As a continuation of the Misty Gaze will Amaze – 100 years of Women’s Rights to Vote show from 2015, Marie Vestergård Jacobsen, Kristina Skovby and I continued to meet up and work with burlesque performance development, for this we also developed a PLUMES Blog for Burlesque and thoughts…
… here of mine:
From the 5th of Feb. 2019.
Hear now, mighty Moon!
It was a dark and cold night, I had put the alarm on for 04:30 am, the clouds were rushing over the sky, the moon was there, large, round, with a dim rim from the active cumulus clouds. Black and white was the sky as the moon, got darker and darker. It then suddenly at its fullest and most rusty-red, disappeared behind the buildings and I slumbered off, in a seated position in bed, thinking and dreaming of what would come next.
In the morning early, the planet still under the influence of the blood moon, the radio told me, that this was Blue Monday, the worst day of the year. And it became a slightly strange day, death followed ferociously. Yet there in the morning, with the heater turned all they way up, a snow storm began, and covered everything silently. As if the environment, the moon, the moonday and the Monday didn’t know what to do, so it chose to cover itself, being the worst day of the year, up in white snow, soft, cottonlike, surrounded by the grey morning light.
Off guard, weird, wired, and overtired, the grey day began in color metaphors as the blood moon, and blue Monday, and there I sat looking out across from my writing desk, at a still world, were sadness was to erupt violently.
A very strange time, for the unexpected.
A few of years ago, when there was another blood moon, I stood in the garden in the very early morning, it must have been the end of September, early October, it was very cold and very clear, all wrapped up in duvets.
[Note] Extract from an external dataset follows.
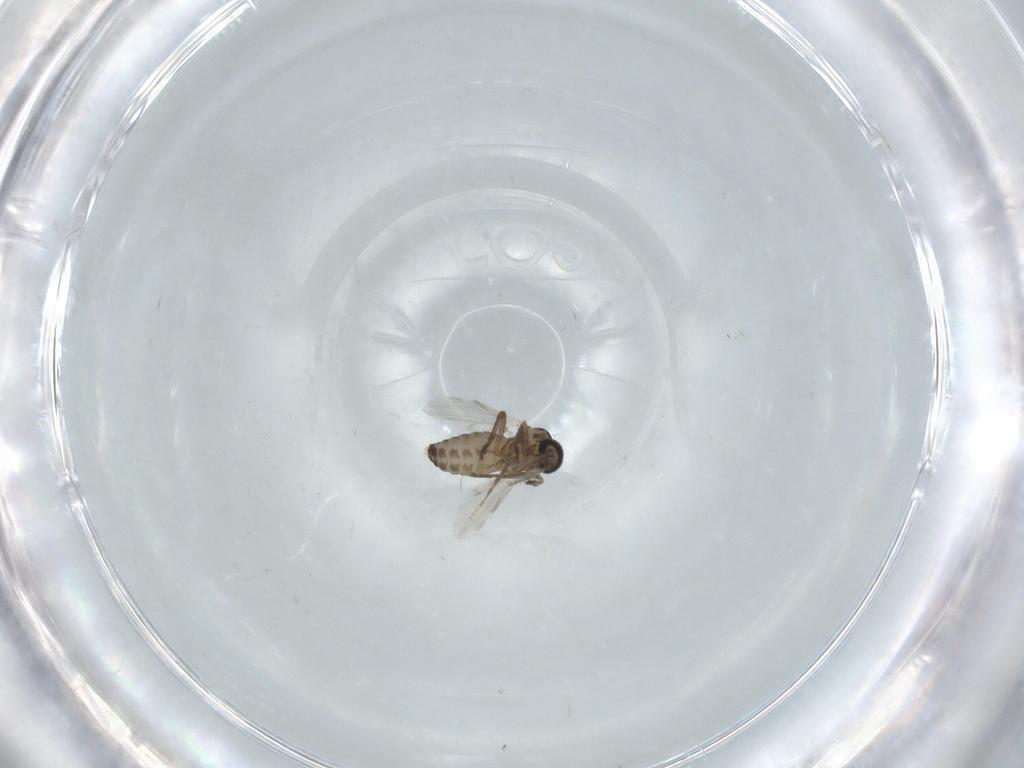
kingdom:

The moon was so rusty-red, round and vibrant, enormous, as it would fall out of the sky and roll down to meet and greet me. A round ball to play with and hold on to. A friend and an enemy in one. Fascinated I stood there for hours and felt at peace and vigorously alive.
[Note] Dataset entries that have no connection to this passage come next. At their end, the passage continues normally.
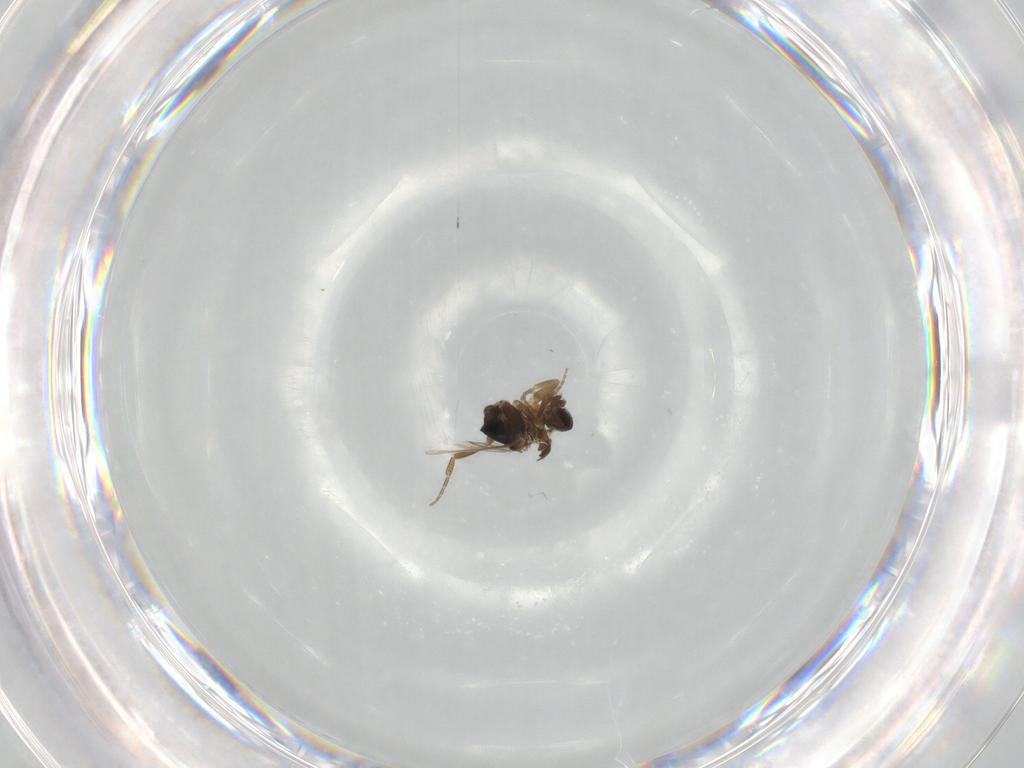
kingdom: Animalia
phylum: Arthropoda
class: Insecta
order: Diptera
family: Phoridae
The Danish poet Hulda Lütken in her poem Moon-Night from 1932 wrote –
Alas, the heavy glow of your Eyes
has caused all my Senses to burn.
– Put the Moon of the Night onto my Thighs,
and the Stars in my Hand’s Urn!
And that is what is haunting me also, as I write this, how much it affects emotionally, physically, and sensorially. Always present, even when not seen. Always on the lookout. Protecting, blaming, spiteful.
This time around, stillness is the word.
A couple of days after the blue Monday, I went to see a ‘Moon-exhibition’ at the Danish Museum Louisiana. Interesting after having all those feelings rushing through the body. One of my favorite artists Kiki Smith had this Moon on at the exhibition.
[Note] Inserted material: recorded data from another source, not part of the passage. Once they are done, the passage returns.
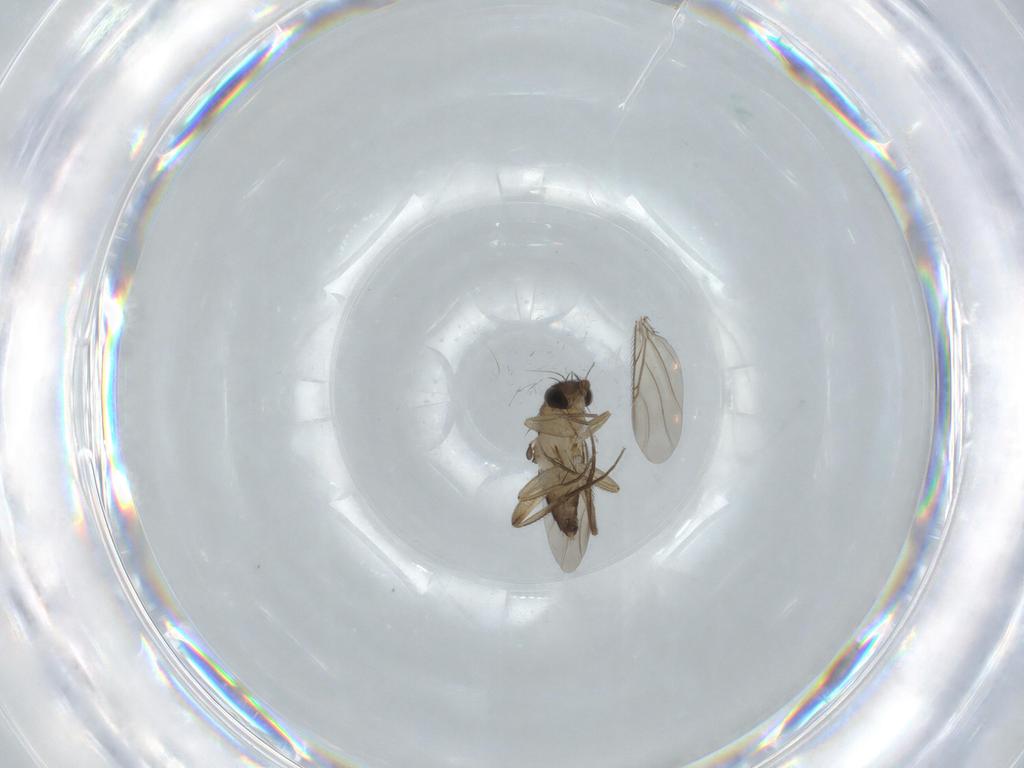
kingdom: Animalia
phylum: Arthropoda
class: Insecta
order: Diptera
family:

Once I was told by my mother, that someone had believed my grandfather to be related to Tycho Brahe, the Danish astronomer, it’s probably not true, but looking at his drawings and observations of the moon at the exhibition too, I felt very related. And laughed at the whole idea of note books, describing thoughts, observations, ideas, sleeplessness and drawings of what seems most relevant right now, as a big bloody full moon.